Pick one primary strategy and document it:

  • Explicit: analyze(..., framework="xgboost") forces the XGBoost branch.

  • Implicit: After lazy import xgboost, isinstance(model, xgboost.XGBClassifier).

Avoid duck-typing that could mis-classify other estimators.

2. Prediction path

y_prob = np.asarray(model.predict_proba(X), dtype=np.float64)
y_pred = np.asarray(model.predict(X))

Binary edge case: If predict_proba ever returns shape (n_samples,), reshape to (n_samples, 2) using [1 - p, p] or match the convention already used in trustlens/api.py for positive-class scores. Add a unit test that mirrors XGBoost’s actual output for a toy fixture.

3. Sparse features

If X is scipy.sparse and XGBoost accepts it, either document “dense NumPy only for v1” or thread sparse through only where analyze() already allows it; do not silently densify huge matrices without documentation.

4. Metadata (optional v1)

Record in saved report metadata, e.g. framework: xgboost, xgboost_version, booster params summary string — helpful for audits.


Files to add or change (checklist)

Path

Action

pyproject.toml

[project.optional-dependencies]xgboost = ["xgboost>=…"].

trustlens/backends/predictions.py

_predict_xgboost(...) or branch inside resolve_predictions.

trustlens/api.py

Call resolver from analyze(); optional framework / y_pred kwargs.

docs/getting_started.md

Short XGBoost example.

docs/api_reference.md

framework, shapes, manual overrides.

tests/test_predictions_resolver.py

Mocks + shape normalization without xgboost installed.

tests/test_api_xgboost.py

pytest.importorskip("xgboost") or @pytest.mark.requires_xgboost.

CHANGELOG.md

feat: entry.


Testing strategy

  • Default CI: Either skip XGBoost tests when extra not installed, or add a single optional job (Linux, one Python) pip install -e ".[dev,xgboost]" and run marked tests — pick one and document in CONTRIBUTING.md.

  • Markers: Register requires_xgboost in [tool.pytest.ini_options] markers.

  • Import smoke: Subprocess or sys.modules assertion: import trustlens does not load xgboost.


Acceptance criteria (XGBoost complete)

  • [ ] analyze(xgb_clf, X_val, y_val, verbose=False) works on a binary make_classification fixture without y_prob.

  • [ ] Three-class fixture completes without error.

  • [ ] No xgboost import at import trustlens time.

  • [ ] Ruff + mypy clean for new code.

  • [ ] Docs and changelog updated.


Suggested PR breakdown

  1. PR A — Resolver + sklearn parity Introduce resolve_predictions; wire analyze(); no XGBoost yet; tests prove identical behavior to today.

  2. PR B — XGBoost Optional extra, branch, tests, docs — isolated revert surface.


Maintainer sign-off

Gate

API / docs reviewed

Tests (default + optional)

No optional dep on core import

CHANGELOG entry


FAQ

Q: LightGBM / CatBoost?

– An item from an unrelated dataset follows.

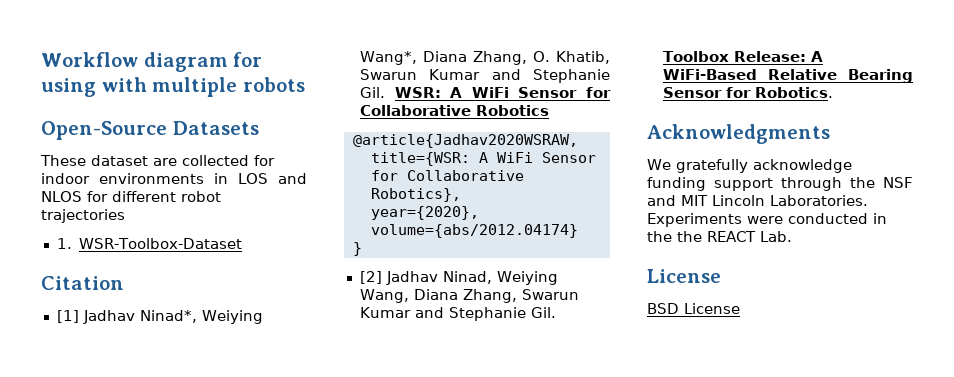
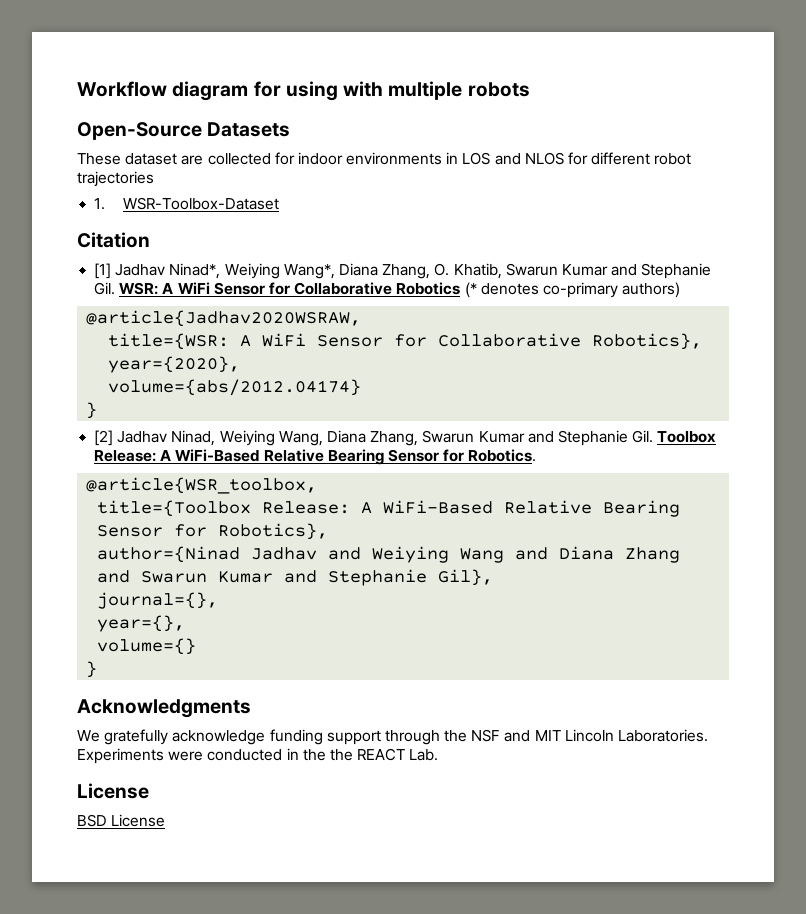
(549, 110) none -> [464,282,681,298] (* denotes co-primary authors)
(833, 92) none -> [86,477,318,494] [97,500,681,517] [97,523,329,540] [97,546,681,563] [97,569,494,586] [97,592,219,609] [97,615,186,632] [97,638,197,655] [86,661,98,678] // @article{WSR_toolbox, // title={Toolbox Release: A WiFi-Based Relative Bearing Sensor for Robotics}, // author={Ninad Jadhav and Weiying Wang and Diana Zhang and Swarun Kumar and Stephanie Gil}, // journal={}, // year={}, // volume={} // }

A: Often work today via predict / predict_proba. Add library-specific tests in follow-up PRs; open a dedicated plan only if a quirk requires a new branch.

Q: Order relative to Keras / TensorFlow? A: Independent once PR A exists. XGBoost is lighter and is a good first optional backend.


Document history

  • Scope: XGBoost only; Keras and TensorFlow have separate plans in this directory.